Rep. Jim Jordan, R-Ohio, Scalise’s immediate predecessor at the helm of the RSC, said, “Paul Teller is a great guy [who's] been great for the conservative movement, but I support Steve and everything he’s doing.”
Sources said Scalise made a brief announcement to the group without much elaboration, saying it was not the appropriate forum in which to do so.
Members exiting the meeting confirmed that Teller was asked to resign, effective immediately, for a record of undermining confidentiality agreements, leaking conversations to outside conservative groups and actively working against the RSC when it was pursuing a strategy with which he disagreed.
“There were some trust issues,” said one lawmaker.
“I like Paul, but I gotta trust Steve’s judgment,” said another. “I’m sure there’s a whole lot more to this than we know right now.”

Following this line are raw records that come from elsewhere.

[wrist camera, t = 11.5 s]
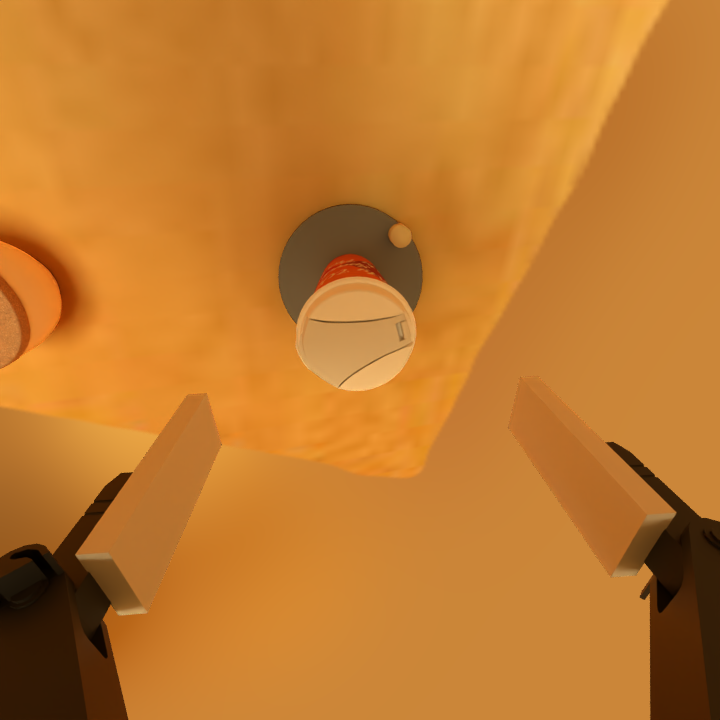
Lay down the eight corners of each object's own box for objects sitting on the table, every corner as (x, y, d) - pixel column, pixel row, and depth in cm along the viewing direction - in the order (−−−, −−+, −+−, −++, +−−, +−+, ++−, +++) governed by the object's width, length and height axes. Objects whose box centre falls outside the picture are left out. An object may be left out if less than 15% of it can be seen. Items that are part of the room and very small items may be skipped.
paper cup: (377, 230, 30) (404, 264, 18) (397, 306, 34) (431, 378, 22) (297, 257, 31) (269, 307, 19) (325, 329, 35) (318, 411, 22)
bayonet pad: (269, 206, 30) (263, 208, 27) (425, 201, 30) (432, 203, 28) (289, 347, 36) (285, 359, 34) (416, 341, 37) (422, 353, 34)
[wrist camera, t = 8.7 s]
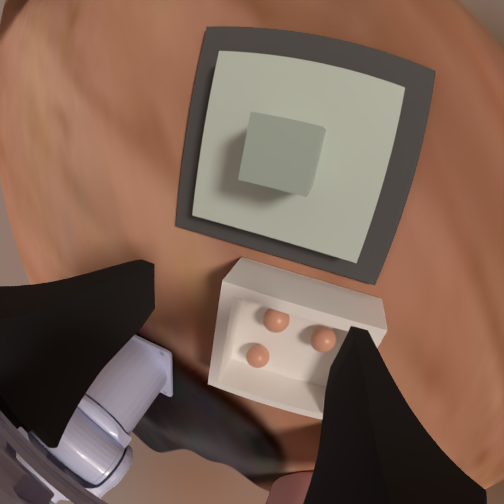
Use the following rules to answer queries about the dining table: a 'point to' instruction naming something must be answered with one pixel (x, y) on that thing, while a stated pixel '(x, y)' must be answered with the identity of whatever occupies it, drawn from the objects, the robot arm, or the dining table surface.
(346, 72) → the lid
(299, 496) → the cake
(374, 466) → the robot arm
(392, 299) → the dining table surface
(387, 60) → the mat
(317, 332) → the shallow white tray
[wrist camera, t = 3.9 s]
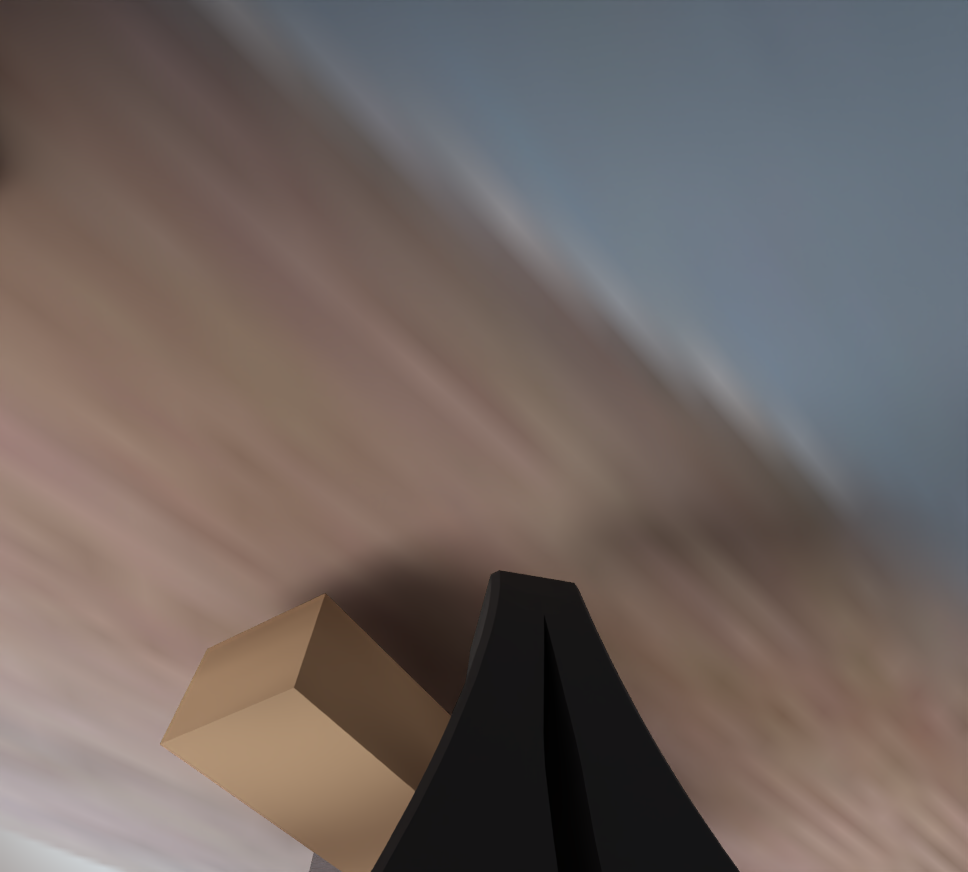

The move was first reported by Politico.
Teller was in the middle of one of the uglier intra-GOP fights of recent years when, in 2011, he was castigated by Republicans for compiling an internal whip list on the 2011 debt vote. When Teller’s whip list was discovered — along with emails in which he urged outside organizations to help defeat Speaker A. John Boehner’s debt proposal — members targeted by the group were incensed.
Jordan, who was RSC chairman at the time, apologized for the episode, but Teller never regained the trust of many of the Republicans who were targeted. Teller’s firing over leaks to those same outside organizations that have been a thorn in leadership’s side showed how long some of the memories were.
Scalise’s decision to retain Teller late last year was a surprise to many members who wanted him gone. But Teller always retained a strong base of support in the larger conservative infrastructure off Capitol Hill. Teller worked as executive director under seven RSC chairmen.